> [Written instruction 1]:
Reproduce a passage from the article on connecting youths to their environment word for word. Begin at the words "Sixteen-year old Charlene" and stop after "programme this year.".
> [Written instruction 2]:
In the article on connecting youths to their environment, over how long does the program take place?
> [Written instruction 3]:
Summarize the article on connecting youths to their environment in two sentences.

> [Extract]:
_ _ _

Connecting youths to their environment

Saturday 9 January 2021 | Written by Losirene Lacanivalu | Published in Environment, National


Connecting youths to their environment
Photo: SEI PHOTOGRAPHY. 28010827

A local non-government organisation is running a programme to help connect Cook Islands youth with nature.

Sixteen-year old Charlene Akaruru of Tereora College says she has never had any connection to the sea before.

But after joining the 'Atui'anga ki te Tango senior programme, she says she has grown to be courageous, to understand more about the ocean and gained the strength to explore the unknown.

“This whole programme was really amazing and exciting and it was different from other programmes I have been to, because with the 'Atui'anga ki te Tango you become more connected with nature and find out who you really are as a Cook Islander,” Akaruru says.

She says she’s learned more traditional skills, has a better understanding of her Cook Islands culture, and has bonded with other students who were part of the programme.

Around 20 youths are part of Kōrero o te `Ōrau’s, 'Atui'anga ki te Tango senior programme this year.

Kōrero o te `Ōrau executive member Jackie Rongo says ‘Ātui’anga ki te Tango is about connecting Cook Islands youth to their natural environment through scientific and culture-based learning.

The programme is for senior students above the age of 14 and includes several activities such as mountain hiking, night snorkelling, fishing and also first aid training as well as coral reef monitoring and links with Operation Taramea.

The 'Atui'anga ki te Tango senior students after their Wayfinding class with Master Navigator Peia Pata. Photo: LOSIRENE LACANIVALU. 21010817/21010818

Rongo says the focus is to upskill indigenous Maori children.

The programme takes place over two weeks whereby the first week is for SCUBA certification and the second week is focused on Ridge to Reef learnings. 

The programme’s objective is expose students to scientific and traditional knowledge and complementary activities to enhance their understanding of the natural environment and associated traditional practices.

“Students include eight new students who have recently completed their Open Water SCUBA certification, eight current 'Atui'anga ki te Tango students who have already completed SCUBA certification (some Open Water, some Advanced, and four students currently undergoing Rescue Diver certification) and three new students expressed interest in the programme, and may progress to SCUBA certification in our next intake for Open Water certification,” Rongo said.

Four of their students – Te Mata Patai, Athina Karika, Charlene Akaruru and Meilani Karika – are undergoing Rescue Diver certification.

Most students have gone through CPR and First Aid training through Cook Islands Red Cross/Emergency First Responder and Dive Rarotonga.

The programme is supported by partners Nia Tero and Dive Rarotonga and recently Synchronicity Earth who has joined to help support the programme.

_ _ _

> [Available data]:
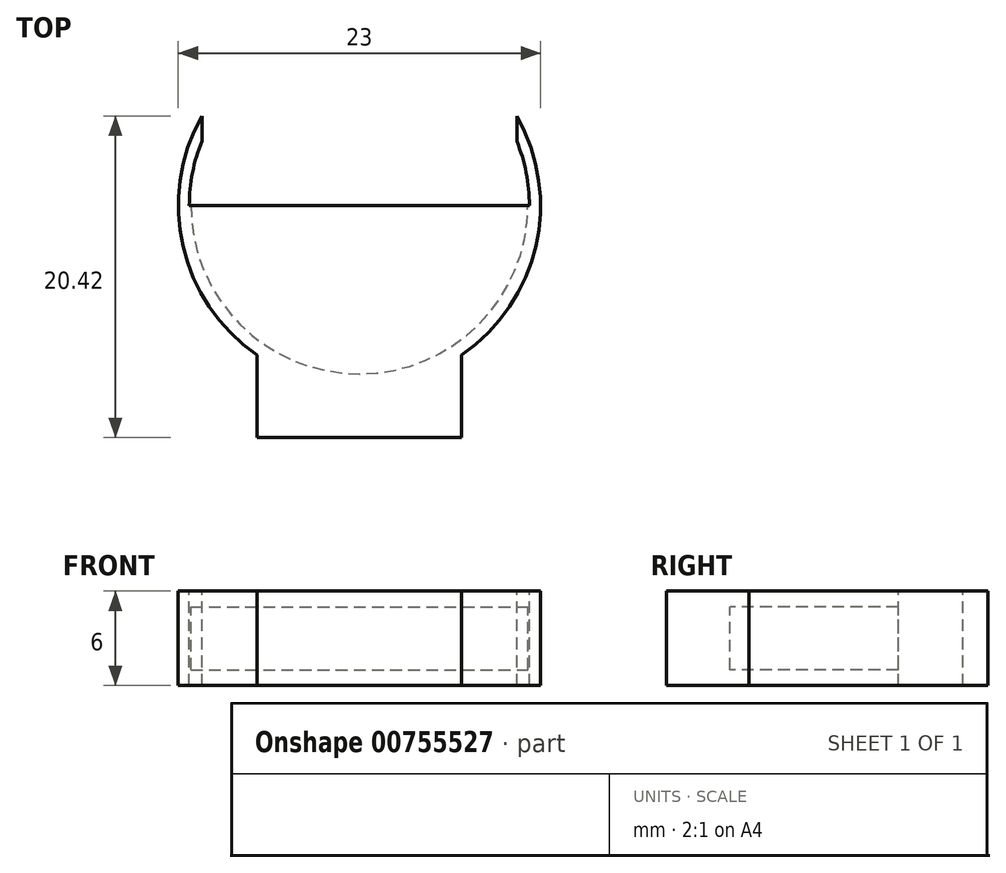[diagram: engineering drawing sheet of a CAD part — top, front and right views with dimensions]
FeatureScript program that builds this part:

_ _ _

> [Exercise output 1]:
Sixteen-year old Charlene Akaruru of Tereora College says she has never had any connection to the sea before.

But after joining the 'Atui'anga ki te Tango senior programme, she says she has grown to be courageous, to understand more about the ocean and gained the strength to explore the unknown.

“This whole programme was really amazing and exciting and it was different from other programmes I have been to, because with the 'Atui'anga ki te Tango you become more connected with nature and find out who you really are as a Cook Islander,” Akaruru says.

She says she’s learned more traditional skills, has a better understanding of her Cook Islands culture, and has bonded with other students who were part of the programme.

Around 20 youths are part of Kōrero o te `Ōrau’s, 'Atui'anga ki te Tango senior programme this year.

> [Exercise output 2]:
Two weeks: the first week is for SCUBA certification and the second focuses on Ridge to Reef learnings.

> [Exercise output 3]:
Kōrero o te `Ōrau runs the 'Atui'anga ki te Tango senior program, which connects around 20 Cook Islands youth over age 14 to their natural environment through scientific and culture-based learning, including SCUBA certification, hiking, snorkelling, fishing, first aid, and coral reef monitoring. Participant Charlene Akaruru says it made her more courageous and more connected to the ocean and her Cook Islands culture, and the program is supported by Nia Tero, Dive Rarotonga, and Synchronicity Earth.